* begin *

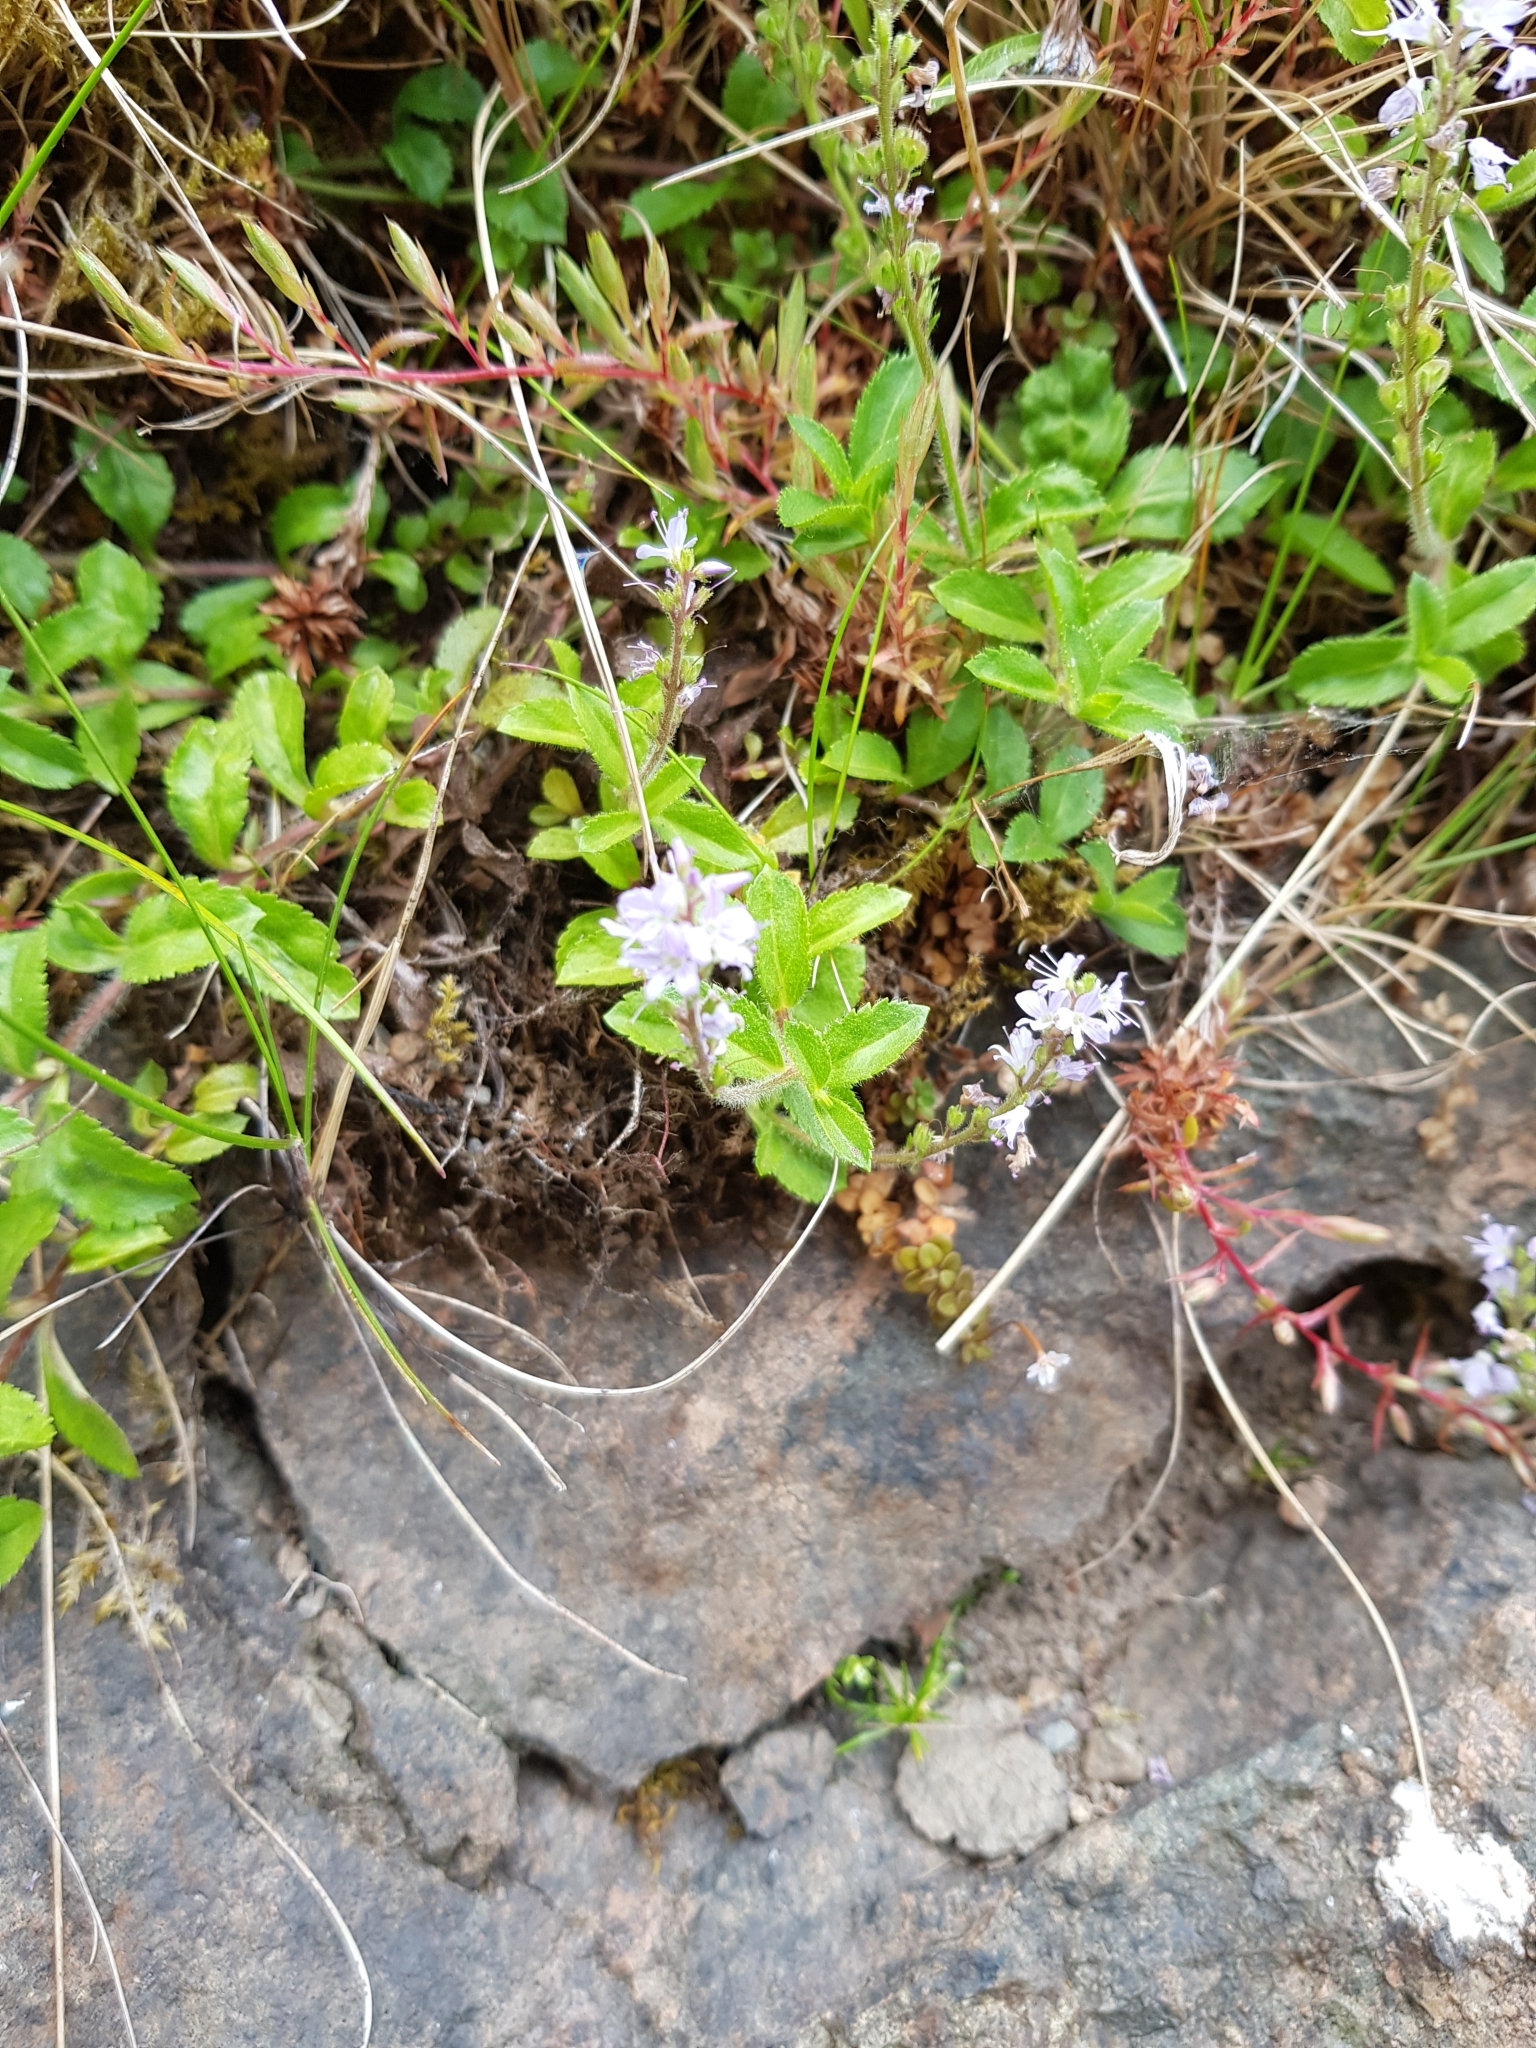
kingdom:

* end *
* begin *

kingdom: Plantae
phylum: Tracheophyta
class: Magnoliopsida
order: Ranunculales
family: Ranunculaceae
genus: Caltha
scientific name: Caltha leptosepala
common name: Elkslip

* end *

### Directions:
Lay out the part that opens with the line containing "class: Magnoliopsida" and closes with the line containing "common name: Elkslip" as a two-column CSV headed field and value, with one row per entry. Put each entry's text and its answer in their own quoted fields, and turn any line breaks into spaces.

### Task response:
field,value
"class:","Magnoliopsida"
"order:","Ranunculales"
"family:","Ranunculaceae"
"genus:","Caltha"
"scientific name:","Caltha leptosepala"
"common name:","Elkslip"